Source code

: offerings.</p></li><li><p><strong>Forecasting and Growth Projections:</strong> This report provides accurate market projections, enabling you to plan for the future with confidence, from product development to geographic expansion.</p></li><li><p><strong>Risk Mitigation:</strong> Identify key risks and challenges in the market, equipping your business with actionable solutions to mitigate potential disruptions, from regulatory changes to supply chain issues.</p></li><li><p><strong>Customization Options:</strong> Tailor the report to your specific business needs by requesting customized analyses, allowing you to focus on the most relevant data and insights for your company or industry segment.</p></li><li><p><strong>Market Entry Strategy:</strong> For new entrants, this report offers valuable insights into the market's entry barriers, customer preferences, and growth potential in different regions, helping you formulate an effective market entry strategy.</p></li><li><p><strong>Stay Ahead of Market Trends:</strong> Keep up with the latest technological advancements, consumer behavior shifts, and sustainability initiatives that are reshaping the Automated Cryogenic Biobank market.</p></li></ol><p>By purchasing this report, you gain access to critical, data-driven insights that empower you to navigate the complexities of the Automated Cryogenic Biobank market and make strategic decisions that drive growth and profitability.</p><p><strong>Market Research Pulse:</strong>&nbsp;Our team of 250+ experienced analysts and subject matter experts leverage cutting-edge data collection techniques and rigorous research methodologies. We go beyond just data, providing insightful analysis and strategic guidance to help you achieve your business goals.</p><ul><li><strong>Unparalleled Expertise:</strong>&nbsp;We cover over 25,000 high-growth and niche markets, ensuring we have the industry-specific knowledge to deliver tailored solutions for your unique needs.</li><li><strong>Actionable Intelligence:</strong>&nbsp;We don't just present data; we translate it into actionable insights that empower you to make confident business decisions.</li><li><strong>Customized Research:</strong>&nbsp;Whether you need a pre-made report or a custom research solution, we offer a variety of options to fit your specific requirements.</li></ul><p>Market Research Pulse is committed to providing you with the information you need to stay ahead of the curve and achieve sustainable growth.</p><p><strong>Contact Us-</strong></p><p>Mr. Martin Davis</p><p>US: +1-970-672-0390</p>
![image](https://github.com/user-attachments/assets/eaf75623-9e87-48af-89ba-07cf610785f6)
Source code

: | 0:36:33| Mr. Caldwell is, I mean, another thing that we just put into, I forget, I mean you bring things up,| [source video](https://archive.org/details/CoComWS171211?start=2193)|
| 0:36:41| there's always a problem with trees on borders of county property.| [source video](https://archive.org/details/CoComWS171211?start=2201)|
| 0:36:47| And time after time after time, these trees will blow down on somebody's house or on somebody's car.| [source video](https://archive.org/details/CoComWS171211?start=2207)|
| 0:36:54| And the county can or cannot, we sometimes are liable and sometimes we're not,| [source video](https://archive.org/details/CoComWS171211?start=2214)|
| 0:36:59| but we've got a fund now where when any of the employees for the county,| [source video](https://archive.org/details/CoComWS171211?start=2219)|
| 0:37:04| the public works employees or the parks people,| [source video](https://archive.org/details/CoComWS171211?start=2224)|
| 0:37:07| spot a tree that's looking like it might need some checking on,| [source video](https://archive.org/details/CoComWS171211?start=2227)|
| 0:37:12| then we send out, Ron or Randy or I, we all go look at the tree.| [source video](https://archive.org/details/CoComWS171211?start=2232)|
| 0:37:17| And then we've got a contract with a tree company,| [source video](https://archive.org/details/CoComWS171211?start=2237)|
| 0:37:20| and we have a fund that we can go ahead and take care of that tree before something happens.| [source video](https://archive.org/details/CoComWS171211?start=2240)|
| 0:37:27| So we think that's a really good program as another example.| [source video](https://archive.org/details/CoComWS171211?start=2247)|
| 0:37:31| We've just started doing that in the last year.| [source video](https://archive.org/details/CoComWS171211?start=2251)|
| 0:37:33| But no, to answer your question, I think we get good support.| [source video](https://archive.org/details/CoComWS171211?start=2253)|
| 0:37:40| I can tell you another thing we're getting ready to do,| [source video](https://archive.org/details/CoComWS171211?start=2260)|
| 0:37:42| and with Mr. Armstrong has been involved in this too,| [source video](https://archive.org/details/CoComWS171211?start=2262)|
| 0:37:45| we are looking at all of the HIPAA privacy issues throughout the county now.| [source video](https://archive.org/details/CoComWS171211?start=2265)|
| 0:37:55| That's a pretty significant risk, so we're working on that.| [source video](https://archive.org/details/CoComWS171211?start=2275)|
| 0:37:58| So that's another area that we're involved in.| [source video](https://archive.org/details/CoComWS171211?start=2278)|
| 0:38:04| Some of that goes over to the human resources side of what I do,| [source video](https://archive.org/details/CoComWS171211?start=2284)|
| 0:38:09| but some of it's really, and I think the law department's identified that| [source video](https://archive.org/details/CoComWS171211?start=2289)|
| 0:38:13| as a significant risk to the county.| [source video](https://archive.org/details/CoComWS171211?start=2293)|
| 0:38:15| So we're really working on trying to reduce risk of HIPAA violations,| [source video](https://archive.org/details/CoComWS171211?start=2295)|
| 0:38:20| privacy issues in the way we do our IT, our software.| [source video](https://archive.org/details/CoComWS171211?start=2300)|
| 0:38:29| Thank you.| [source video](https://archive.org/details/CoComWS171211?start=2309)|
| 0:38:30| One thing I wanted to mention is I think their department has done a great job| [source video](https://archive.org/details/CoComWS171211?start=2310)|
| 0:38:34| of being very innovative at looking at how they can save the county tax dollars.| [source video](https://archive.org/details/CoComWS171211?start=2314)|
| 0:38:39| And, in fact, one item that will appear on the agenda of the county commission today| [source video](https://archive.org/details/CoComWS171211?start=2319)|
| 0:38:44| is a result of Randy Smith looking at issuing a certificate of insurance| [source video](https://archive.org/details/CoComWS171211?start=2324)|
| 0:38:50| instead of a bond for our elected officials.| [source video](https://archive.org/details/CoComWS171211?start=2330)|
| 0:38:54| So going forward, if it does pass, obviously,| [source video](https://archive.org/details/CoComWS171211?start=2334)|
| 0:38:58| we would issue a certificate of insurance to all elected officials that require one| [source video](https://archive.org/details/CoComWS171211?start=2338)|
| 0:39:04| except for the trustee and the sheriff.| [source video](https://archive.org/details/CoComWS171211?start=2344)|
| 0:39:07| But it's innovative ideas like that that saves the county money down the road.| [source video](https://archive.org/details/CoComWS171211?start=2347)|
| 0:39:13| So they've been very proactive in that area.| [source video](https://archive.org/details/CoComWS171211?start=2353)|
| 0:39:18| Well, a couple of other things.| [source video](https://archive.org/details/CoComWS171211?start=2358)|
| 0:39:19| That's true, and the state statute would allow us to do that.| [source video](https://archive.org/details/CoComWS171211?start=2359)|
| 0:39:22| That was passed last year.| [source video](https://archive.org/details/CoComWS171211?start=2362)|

_PROMPT:_ All records above must be printed again, exactly.

_EXERCISE ANSWER:_
Source code

: offerings.</p></li><li><p><strong>Forecasting and Growth Projections:</strong> This report provides accurate market projections, enabling you to plan for the future with confidence, from product development to geographic expansion.</p></li><li><p><strong>Risk Mitigation:</strong> Identify key risks and challenges in the market, equipping your business with actionable solutions to mitigate potential disruptions, from regulatory changes to supply chain issues.</p></li><li><p><strong>Customization Options:</strong> Tailor the report to your specific business needs by requesting customized analyses, allowing you to focus on the most relevant data and insights for your company or industry segment.</p></li><li><p><strong>Market Entry Strategy:</strong> For new entrants, this report offers valuable insights into the market's entry barriers, customer preferences, and growth potential in different regions, helping you formulate an effective market entry strategy.</p></li><li><p><strong>Stay Ahead of Market Trends:</strong> Keep up with the latest technological advancements, consumer behavior shifts, and sustainability initiatives that are reshaping the Automated Cryogenic Biobank market.</p></li></ol><p>By purchasing this report, you gain access to critical, data-driven insights that empower you to navigate the complexities of the Automated Cryogenic Biobank market and make strategic decisions that drive growth and profitability.</p><p><strong>Market Research Pulse:</strong>&nbsp;Our team of 250+ experienced analysts and subject matter experts leverage cutting-edge data collection techniques and rigorous research methodologies. We go beyond just data, providing insightful analysis and strategic guidance to help you achieve your business goals.</p><ul><li><strong>Unparalleled Expertise:</strong>&nbsp;We cover over 25,000 high-growth and niche markets, ensuring we have the industry-specific knowledge to deliver tailored solutions for your unique needs.</li><li><strong>Actionable Intelligence:</strong>&nbsp;We don't just present data; we translate it into actionable insights that empower you to make confident business decisions.</li><li><strong>Customized Research:</strong>&nbsp;Whether you need a pre-made report or a custom research solution, we offer a variety of options to fit your specific requirements.</li></ul><p>Market Research Pulse is committed to providing you with the information you need to stay ahead of the curve and achieve sustainable growth.</p><p><strong>Contact Us-</strong></p><p>Mr. Martin Davis</p><p>US: +1-970-672-0390</p>
![image](https://github.com/user-attachments/assets/eaf75623-9e87-48af-89ba-07cf610785f6)
Source code

: | 0:36:33| Mr. Caldwell is, I mean, another thing that we just put into, I forget, I mean you bring things up,| [source video](https://archive.org/details/CoComWS171211?start=2193)|
| 0:36:41| there's always a problem with trees on borders of county property.| [source video](https://archive.org/details/CoComWS171211?start=2201)|
| 0:36:47| And time after time after time, these trees will blow down on somebody's house or on somebody's car.| [source video](https://archive.org/details/CoComWS171211?start=2207)|
| 0:36:54| And the county can or cannot, we sometimes are liable and sometimes we're not,| [source video](https://archive.org/details/CoComWS171211?start=2214)|
| 0:36:59| but we've got a fund now where when any of the employees for the county,| [source video](https://archive.org/details/CoComWS171211?start=2219)|
| 0:37:04| the public works employees or the parks people,| [source video](https://archive.org/details/CoComWS171211?start=2224)|
| 0:37:07| spot a tree that's looking like it might need some checking on,| [source video](https://archive.org/details/CoComWS171211?start=2227)|
| 0:37:12| then we send out, Ron or Randy or I, we all go look at the tree.| [source video](https://archive.org/details/CoComWS171211?start=2232)|
| 0:37:17| And then we've got a contract with a tree company,| [source video](https://archive.org/details/CoComWS171211?start=2237)|
| 0:37:20| and we have a fund that we can go ahead and take care of that tree before something happens.| [source video](https://archive.org/details/CoComWS171211?start=2240)|
| 0:37:27| So we think that's a really good program as another example.| [source video](https://archive.org/details/CoComWS171211?start=2247)|
| 0:37:31| We've just started doing that in the last year.| [source video](https://archive.org/details/CoComWS171211?start=2251)|
| 0:37:33| But no, to answer your question, I think we get good support.| [source video](https://archive.org/details/CoComWS171211?start=2253)|
| 0:37:40| I can tell you another thing we're getting ready to do,| [source video](https://archive.org/details/CoComWS171211?start=2260)|
| 0:37:42| and with Mr. Armstrong has been involved in this too,| [source video](https://archive.org/details/CoComWS171211?start=2262)|
| 0:37:45| we are looking at all of the HIPAA privacy issues throughout the county now.| [source video](https://archive.org/details/CoComWS171211?start=2265)|
| 0:37:55| That's a pretty significant risk, so we're working on that.| [source video](https://archive.org/details/CoComWS171211?start=2275)|
| 0:37:58| So that's another area that we're involved in.| [source video](https://archive.org/details/CoComWS171211?start=2278)|
| 0:38:04| Some of that goes over to the human resources side of what I do,| [source video](https://archive.org/details/CoComWS171211?start=2284)|
| 0:38:09| but some of it's really, and I think the law department's identified that| [source video](https://archive.org/details/CoComWS171211?start=2289)|
| 0:38:13| as a significant risk to the county.| [source video](https://archive.org/details/CoComWS171211?start=2293)|
| 0:38:15| So we're really working on trying to reduce risk of HIPAA violations,| [source video](https://archive.org/details/CoComWS171211?start=2295)|
| 0:38:20| privacy issues in the way we do our IT, our software.| [source video](https://archive.org/details/CoComWS171211?start=2300)|
| 0:38:29| Thank you.| [source video](https://archive.org/details/CoComWS171211?start=2309)|
| 0:38:30| One thing I wanted to mention is I think their department has done a great job| [source video](https://archive.org/details/CoComWS171211?start=2310)|
| 0:38:34| of being very innovative at looking at how they can save the county tax dollars.| [source video](https://archive.org/details/CoComWS171211?start=2314)|
| 0:38:39| And, in fact, one item that will appear on the agenda of the county commission today| [source video](https://archive.org/details/CoComWS171211?start=2319)|
| 0:38:44| is a result of Randy Smith looking at issuing a certificate of insurance| [source video](https://archive.org/details/CoComWS171211?start=2324)|
| 0:38:50| instead of a bond for our elected officials.| [source video](https://archive.org/details/CoComWS171211?start=2330)|
| 0:38:54| So going forward, if it does pass, obviously,| [source video](https://archive.org/details/CoComWS171211?start=2334)|
| 0:38:58| we would issue a certificate of insurance to all elected officials that require one| [source video](https://archive.org/details/CoComWS171211?start=2338)|
| 0:39:04| except for the trustee and the sheriff.| [source video](https://archive.org/details/CoComWS171211?start=2344)|
| 0:39:07| But it's innovative ideas like that that saves the county money down the road.| [source video](https://archive.org/details/CoComWS171211?start=2347)|
| 0:39:13| So they've been very proactive in that area.| [source video](https://archive.org/details/CoComWS171211?start=2353)|
| 0:39:18| Well, a couple of other things.| [source video](https://archive.org/details/CoComWS171211?start=2358)|
| 0:39:19| That's true, and the state statute would allow us to do that.| [source video](https://archive.org/details/CoComWS171211?start=2359)|
| 0:39:22| That was passed last year.| [source video](https://archive.org/details/CoComWS171211?start=2362)|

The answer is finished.